#### [OBJECTIVES]
[1] In the article on China's 2013 reform decision, who led the group that drafted the Decision?
[2] Continue the article on China's 2013 reform decision from its final sentence.

#### [EXCERPTED TEXT]
▬▬▬▬▬▬

= Decision on Several Major Issues Concerning Comprehensively Deepening Reform =

2013 Chinese Communist Party document

The Decision of the Central Committee of the Chinese Communist Party on Several Major Issues Concerning Comprehensively Deepening Reform (中共中央关于全面深化改革若干重大问题的决定) is a document adopted by the 18th Central Committee of the Chinese Communist Party (CCP) on its third plenary session held between 9–12 November 2013.

The Decision was interpreted by the public as "the general program for China's new reform journey". The Decision set certain reform goals for key issues of social concern such as land, finance, taxation, and income distribution and proposed the concept of the "Four Comprehensives" strategic layout after 2014.

== Drafting ==
The head of the drafting group for the Decision was Xi Jinping, general secretary of the Chinese Communist Party, and deputy heads included Liu Yunshan and Zhang Gaoli, members of the Politburo Standing Committee. The document was adapted by the 18th Central Committee on its third plenary session held between 9–12 November 2013. The head and deputy head of the Central Leading Group for Deepening Comprehensive Reform was officially announced on 22 January 2014. Xi Jinping was the head of the group, and the three deputy heads were Li Keqiang, Liu Yunshan and Zhang Gaoli, members of the Politburo Standing Committee.

▬▬▬▬▬▬

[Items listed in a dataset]

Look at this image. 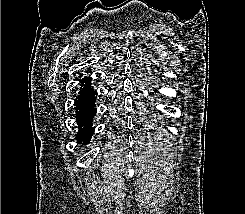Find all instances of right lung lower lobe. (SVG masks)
Returning a JSON list of instances; mask_svg holds the SVG:
<instances>
[{"mask_svg": "<svg viewBox=\"0 0 245 214\" xmlns=\"http://www.w3.org/2000/svg\"><path fill=\"white\" fill-rule=\"evenodd\" d=\"M90 81V77L82 80V88L74 103L76 109V121L79 128L76 139L78 143L82 144H87L94 133L92 119L96 113L95 96L97 95V92L91 88Z\"/></svg>", "mask_w": 245, "mask_h": 214, "instance_id": "1", "label": "right lung lower lobe"}]
</instances>
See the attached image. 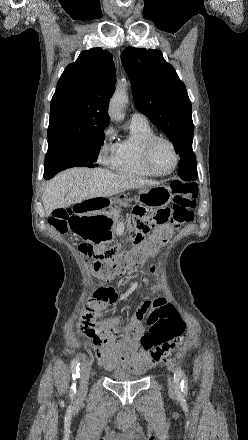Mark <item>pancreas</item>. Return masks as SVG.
I'll return each instance as SVG.
<instances>
[{
  "instance_id": "cf45deb5",
  "label": "pancreas",
  "mask_w": 248,
  "mask_h": 440,
  "mask_svg": "<svg viewBox=\"0 0 248 440\" xmlns=\"http://www.w3.org/2000/svg\"><path fill=\"white\" fill-rule=\"evenodd\" d=\"M131 200H129V202H130ZM120 212H121V209H114L112 212H111V214L113 215V219L115 220V221H117L118 219H119V217H120Z\"/></svg>"
}]
</instances>
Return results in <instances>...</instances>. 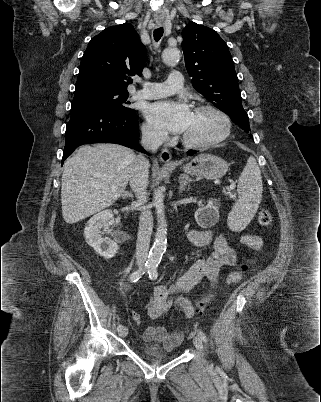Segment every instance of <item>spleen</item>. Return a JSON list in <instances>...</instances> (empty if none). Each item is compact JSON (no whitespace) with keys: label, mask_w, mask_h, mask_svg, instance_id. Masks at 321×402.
<instances>
[{"label":"spleen","mask_w":321,"mask_h":402,"mask_svg":"<svg viewBox=\"0 0 321 402\" xmlns=\"http://www.w3.org/2000/svg\"><path fill=\"white\" fill-rule=\"evenodd\" d=\"M262 191L260 168L256 159L250 156L238 179L239 199L228 215L227 223L232 231H241L250 223L261 202Z\"/></svg>","instance_id":"1"}]
</instances>
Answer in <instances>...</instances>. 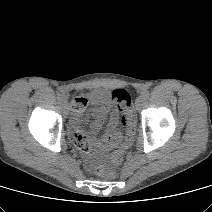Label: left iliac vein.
Masks as SVG:
<instances>
[{"label":"left iliac vein","instance_id":"1","mask_svg":"<svg viewBox=\"0 0 212 212\" xmlns=\"http://www.w3.org/2000/svg\"><path fill=\"white\" fill-rule=\"evenodd\" d=\"M144 103H145V98L142 95L138 96L135 101L136 110L140 111L143 108Z\"/></svg>","mask_w":212,"mask_h":212}]
</instances>
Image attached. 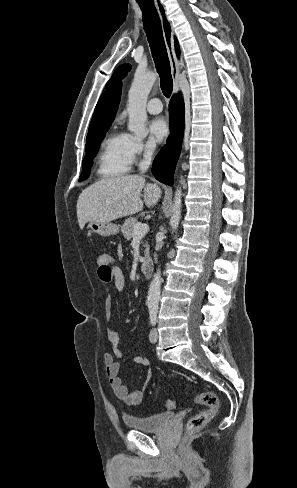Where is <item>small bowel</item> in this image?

▬▬▬▬▬▬

#### [ANSWERS TO THE PROBLEMS]
[1] Xi Jinping

[2]
== Content ==
The full text is divided into 16 sections with a total of 60 articles:

1. The great significance and guiding ideology of comprehensively deepening reform
2. Uphold and improve the basic economic system
3. Accelerate the improvement of the modern market system
4. Accelerate the transformation of government functions
5. Deepen fiscal and taxation system reform
6. Improve the system and mechanism for integrated urban and rural development
7. Building a new open economic system
8. Strengthening the construction of socialist democratic political system
9. Promoting the construction of a rule of law in China
10. Strengthen the system of constraints and supervision on the exercise of power
11. Promote innovation in cultural systems and mechanisms
12. Promoting reform and innovation in social undertakings
13. Innovate the social governance system
14. Accelerate the construction of ecological civilization system
15. Deepening defense and military reform
16. Strengthen and improve the Party's leadership in comprehensively deepening reform

=== Important points ===
Some media summarized the full text and concluded the following important points:

- The reform tasks set out in the Decision will be completed by 2020.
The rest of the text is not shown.